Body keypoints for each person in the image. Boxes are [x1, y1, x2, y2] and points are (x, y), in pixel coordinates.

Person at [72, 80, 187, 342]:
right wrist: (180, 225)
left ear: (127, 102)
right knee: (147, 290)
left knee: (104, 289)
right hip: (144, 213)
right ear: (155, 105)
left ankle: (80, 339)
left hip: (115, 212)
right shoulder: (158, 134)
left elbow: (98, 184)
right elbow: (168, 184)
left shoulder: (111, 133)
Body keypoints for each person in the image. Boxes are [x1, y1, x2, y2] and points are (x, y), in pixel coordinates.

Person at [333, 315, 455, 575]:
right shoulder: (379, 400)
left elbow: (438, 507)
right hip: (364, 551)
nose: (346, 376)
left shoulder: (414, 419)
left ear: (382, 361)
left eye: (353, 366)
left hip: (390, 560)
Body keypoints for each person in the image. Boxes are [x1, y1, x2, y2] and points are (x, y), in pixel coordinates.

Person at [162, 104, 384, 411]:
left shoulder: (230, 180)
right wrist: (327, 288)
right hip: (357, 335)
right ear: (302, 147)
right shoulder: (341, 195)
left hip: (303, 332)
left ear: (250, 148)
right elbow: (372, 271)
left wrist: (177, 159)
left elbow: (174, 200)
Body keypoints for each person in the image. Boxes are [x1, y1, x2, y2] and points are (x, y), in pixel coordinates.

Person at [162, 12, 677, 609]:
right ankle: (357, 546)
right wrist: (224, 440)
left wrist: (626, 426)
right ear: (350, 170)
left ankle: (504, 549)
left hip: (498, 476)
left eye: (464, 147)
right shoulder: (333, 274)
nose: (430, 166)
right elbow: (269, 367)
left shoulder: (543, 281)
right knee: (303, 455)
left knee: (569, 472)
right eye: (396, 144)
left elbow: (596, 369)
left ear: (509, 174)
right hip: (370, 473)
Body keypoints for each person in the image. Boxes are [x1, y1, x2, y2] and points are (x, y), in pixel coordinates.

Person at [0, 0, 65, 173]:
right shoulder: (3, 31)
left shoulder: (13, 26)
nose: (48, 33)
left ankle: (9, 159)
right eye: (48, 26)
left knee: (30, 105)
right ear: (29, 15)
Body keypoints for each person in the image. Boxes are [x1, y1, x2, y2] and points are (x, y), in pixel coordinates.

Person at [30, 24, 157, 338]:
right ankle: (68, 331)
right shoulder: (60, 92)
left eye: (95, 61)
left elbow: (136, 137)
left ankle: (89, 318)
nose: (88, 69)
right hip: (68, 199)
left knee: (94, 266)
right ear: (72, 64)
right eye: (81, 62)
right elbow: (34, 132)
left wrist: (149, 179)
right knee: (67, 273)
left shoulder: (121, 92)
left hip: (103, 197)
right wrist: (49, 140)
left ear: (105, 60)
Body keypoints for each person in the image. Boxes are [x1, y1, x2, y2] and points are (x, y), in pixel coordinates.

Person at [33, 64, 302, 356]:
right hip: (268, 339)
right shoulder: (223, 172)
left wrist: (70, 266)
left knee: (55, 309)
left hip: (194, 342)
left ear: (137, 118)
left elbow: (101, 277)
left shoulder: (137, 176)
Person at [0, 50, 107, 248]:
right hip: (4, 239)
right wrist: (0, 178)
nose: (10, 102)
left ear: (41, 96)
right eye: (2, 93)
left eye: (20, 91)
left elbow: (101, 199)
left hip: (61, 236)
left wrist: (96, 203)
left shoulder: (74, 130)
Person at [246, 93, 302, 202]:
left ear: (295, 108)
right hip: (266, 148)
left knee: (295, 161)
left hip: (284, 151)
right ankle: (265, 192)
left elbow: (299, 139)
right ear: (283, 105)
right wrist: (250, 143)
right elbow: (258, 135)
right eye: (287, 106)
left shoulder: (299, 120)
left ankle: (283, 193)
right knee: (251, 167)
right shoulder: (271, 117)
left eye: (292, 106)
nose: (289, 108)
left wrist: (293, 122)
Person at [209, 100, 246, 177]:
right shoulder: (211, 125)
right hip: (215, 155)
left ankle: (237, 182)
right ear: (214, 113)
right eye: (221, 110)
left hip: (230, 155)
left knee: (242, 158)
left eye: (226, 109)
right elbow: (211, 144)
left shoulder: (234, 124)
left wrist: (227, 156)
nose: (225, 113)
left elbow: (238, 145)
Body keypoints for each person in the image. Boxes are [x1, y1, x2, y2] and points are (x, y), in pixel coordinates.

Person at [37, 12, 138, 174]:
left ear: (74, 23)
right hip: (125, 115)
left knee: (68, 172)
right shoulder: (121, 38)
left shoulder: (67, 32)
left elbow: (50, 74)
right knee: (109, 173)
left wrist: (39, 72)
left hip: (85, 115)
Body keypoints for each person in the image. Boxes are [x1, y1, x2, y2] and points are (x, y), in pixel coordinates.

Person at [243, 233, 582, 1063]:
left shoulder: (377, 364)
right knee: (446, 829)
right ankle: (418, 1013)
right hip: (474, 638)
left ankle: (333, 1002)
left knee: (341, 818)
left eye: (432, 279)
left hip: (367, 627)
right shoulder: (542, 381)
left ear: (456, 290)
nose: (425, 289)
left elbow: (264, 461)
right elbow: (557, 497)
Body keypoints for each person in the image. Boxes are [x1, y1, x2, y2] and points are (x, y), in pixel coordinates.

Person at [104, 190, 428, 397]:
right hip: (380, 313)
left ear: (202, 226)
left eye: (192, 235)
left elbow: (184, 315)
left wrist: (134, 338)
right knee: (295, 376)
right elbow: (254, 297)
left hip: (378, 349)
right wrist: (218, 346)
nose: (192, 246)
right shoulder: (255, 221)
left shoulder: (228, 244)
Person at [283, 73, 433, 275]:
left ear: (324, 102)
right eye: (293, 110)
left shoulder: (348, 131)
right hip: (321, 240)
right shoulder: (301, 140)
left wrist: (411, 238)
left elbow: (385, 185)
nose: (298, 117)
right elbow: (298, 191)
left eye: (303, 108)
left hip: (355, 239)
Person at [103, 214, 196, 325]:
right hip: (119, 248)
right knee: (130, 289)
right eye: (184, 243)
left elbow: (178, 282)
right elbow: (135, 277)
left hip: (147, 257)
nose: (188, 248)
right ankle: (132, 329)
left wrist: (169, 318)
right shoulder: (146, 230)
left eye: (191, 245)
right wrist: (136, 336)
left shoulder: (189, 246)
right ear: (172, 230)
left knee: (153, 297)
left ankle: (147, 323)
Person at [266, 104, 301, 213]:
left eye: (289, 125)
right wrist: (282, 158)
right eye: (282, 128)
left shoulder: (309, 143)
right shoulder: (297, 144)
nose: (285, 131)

────────────────────────────────────────

◆ **REQUIRED ACTION**
Quote each line of the data above exactly as written.

◆ **RESPONSE BELOW**
Body keypoints for each person in the image. Boxes are [x1, y1, x2, y2] and points are (x, y), in pixel coordinates.

Person at [72, 80, 187, 342]:
right wrist: (180, 225)
left ear: (127, 102)
right knee: (147, 290)
left knee: (104, 289)
right hip: (144, 213)
right ear: (155, 105)
left ankle: (80, 339)
left hip: (115, 212)
right shoulder: (158, 134)
left elbow: (98, 184)
right elbow: (168, 184)
left shoulder: (111, 133)
Body keypoints for each person in the image. Boxes are [x1, y1, x2, y2] and points are (x, y), in pixel coordinates.

Person at [333, 315, 455, 575]:
right shoulder: (379, 400)
left elbow: (438, 507)
right hip: (364, 551)
nose: (346, 376)
left shoulder: (414, 419)
left ear: (382, 361)
left eye: (353, 366)
left hip: (390, 560)
Body keypoints for each person in the image. Boxes are [x1, y1, x2, y2] and points are (x, y), in pixel coordinates.

Person at [162, 104, 384, 411]:
left shoulder: (230, 180)
right wrist: (327, 288)
right hip: (357, 335)
right ear: (302, 147)
right shoulder: (341, 195)
left hip: (303, 332)
left ear: (250, 148)
right elbow: (372, 271)
left wrist: (177, 159)
left elbow: (174, 200)
Body keypoints for each person in the image. Boxes are [x1, y1, x2, y2] and points are (x, y), in pixel coordinates.

Person at [162, 12, 677, 609]:
right ankle: (357, 546)
right wrist: (224, 440)
left wrist: (626, 426)
right ear: (350, 170)
left ankle: (504, 549)
left hip: (498, 476)
left eye: (464, 147)
right shoulder: (333, 274)
nose: (430, 166)
right elbow: (269, 367)
left shoulder: (543, 281)
right knee: (303, 455)
left knee: (569, 472)
right eye: (396, 144)
left elbow: (596, 369)
left ear: (509, 174)
right hip: (370, 473)
Body keypoints for each person in the image. Boxes are [x1, y1, x2, y2] and points are (x, y), in pixel coordinates.

Person at [0, 0, 65, 173]:
right shoulder: (3, 31)
left shoulder: (13, 26)
nose: (48, 33)
left ankle: (9, 159)
right eye: (48, 26)
left knee: (30, 105)
right ear: (29, 15)
Body keypoints for each person in the image. Boxes are [x1, y1, x2, y2] and points are (x, y), in pixel coordinates.

Person at [30, 24, 157, 338]:
right ankle: (68, 331)
right shoulder: (60, 92)
left eye: (95, 61)
left elbow: (136, 137)
left ankle: (89, 318)
nose: (88, 69)
right hip: (68, 199)
left knee: (94, 266)
right ear: (72, 64)
right eye: (81, 62)
right elbow: (34, 132)
left wrist: (149, 179)
right knee: (67, 273)
left shoulder: (121, 92)
left hip: (103, 197)
right wrist: (49, 140)
left ear: (105, 60)
Body keypoints for each person in the image. Boxes are [x1, y1, x2, y2] and points are (x, y), in pixel coordinates.

Person at [33, 64, 302, 356]:
right hip: (268, 339)
right shoulder: (223, 172)
left wrist: (70, 266)
left knee: (55, 309)
left hip: (194, 342)
left ear: (137, 118)
left elbow: (101, 277)
left shoulder: (137, 176)
Person at [0, 50, 107, 248]:
right hip: (4, 239)
right wrist: (0, 178)
nose: (10, 102)
left ear: (41, 96)
right eye: (2, 93)
left eye: (20, 91)
left elbow: (101, 199)
left hip: (61, 236)
left wrist: (96, 203)
left shoulder: (74, 130)
Person at [246, 93, 302, 202]:
left ear: (295, 108)
right hip: (266, 148)
left knee: (295, 161)
left hip: (284, 151)
right ankle: (265, 192)
left elbow: (299, 139)
right ear: (283, 105)
right wrist: (250, 143)
right elbow: (258, 135)
right eye: (287, 106)
left shoulder: (299, 120)
left ankle: (283, 193)
right knee: (251, 167)
right shoulder: (271, 117)
left eye: (292, 106)
nose: (289, 108)
left wrist: (293, 122)
Person at [209, 100, 246, 177]:
right shoulder: (211, 125)
right hip: (215, 155)
left ankle: (237, 182)
right ear: (214, 113)
right eye: (221, 110)
left hip: (230, 155)
left knee: (242, 158)
left eye: (226, 109)
right elbow: (211, 144)
left shoulder: (234, 124)
left wrist: (227, 156)
nose: (225, 113)
left elbow: (238, 145)
Body keypoints for each person in the image. Boxes are [x1, y1, x2, y2] and points are (x, y), in pixel coordinates.

Person at [37, 12, 138, 174]:
left ear: (74, 23)
right hip: (125, 115)
left knee: (68, 172)
right shoulder: (121, 38)
left shoulder: (67, 32)
left elbow: (50, 74)
right knee: (109, 173)
left wrist: (39, 72)
left hip: (85, 115)
Body keypoints for each person in the image. Boxes are [x1, y1, x2, y2] and points are (x, y), in pixel coordinates.

Person at [243, 233, 582, 1063]:
left shoulder: (377, 364)
right knee: (446, 829)
right ankle: (418, 1013)
right hip: (474, 638)
left ankle: (333, 1002)
left knee: (341, 818)
left eye: (432, 279)
left hip: (367, 627)
right shoulder: (542, 381)
left ear: (456, 290)
nose: (425, 289)
left elbow: (264, 461)
right elbow: (557, 497)
Body keypoints for each person in the image. Boxes are [x1, y1, x2, y2] and points are (x, y), in pixel coordinates.

Person at [104, 190, 428, 397]:
right hip: (380, 313)
left ear: (202, 226)
left eye: (192, 235)
left elbow: (184, 315)
left wrist: (134, 338)
right knee: (295, 376)
right elbow: (254, 297)
left hip: (378, 349)
right wrist: (218, 346)
nose: (192, 246)
right shoulder: (255, 221)
left shoulder: (228, 244)
Person at [283, 73, 433, 275]:
left ear: (324, 102)
right eye: (293, 110)
left shoulder: (348, 131)
right hip: (321, 240)
right shoulder: (301, 140)
left wrist: (411, 238)
left elbow: (385, 185)
nose: (298, 117)
right elbow: (298, 191)
left eye: (303, 108)
left hip: (355, 239)
Person at [103, 214, 196, 325]:
right hip: (119, 248)
right knee: (130, 289)
right eye: (184, 243)
left elbow: (178, 282)
right elbow: (135, 277)
left hip: (147, 257)
nose: (188, 248)
right ankle: (132, 329)
left wrist: (169, 318)
right shoulder: (146, 230)
left eye: (191, 245)
right wrist: (136, 336)
left shoulder: (189, 246)
right ear: (172, 230)
left knee: (153, 297)
left ankle: (147, 323)
Person at [266, 104, 301, 213]:
left eye: (289, 125)
right wrist: (282, 158)
right eye: (282, 128)
left shoulder: (309, 143)
right shoulder: (297, 144)
nose: (285, 131)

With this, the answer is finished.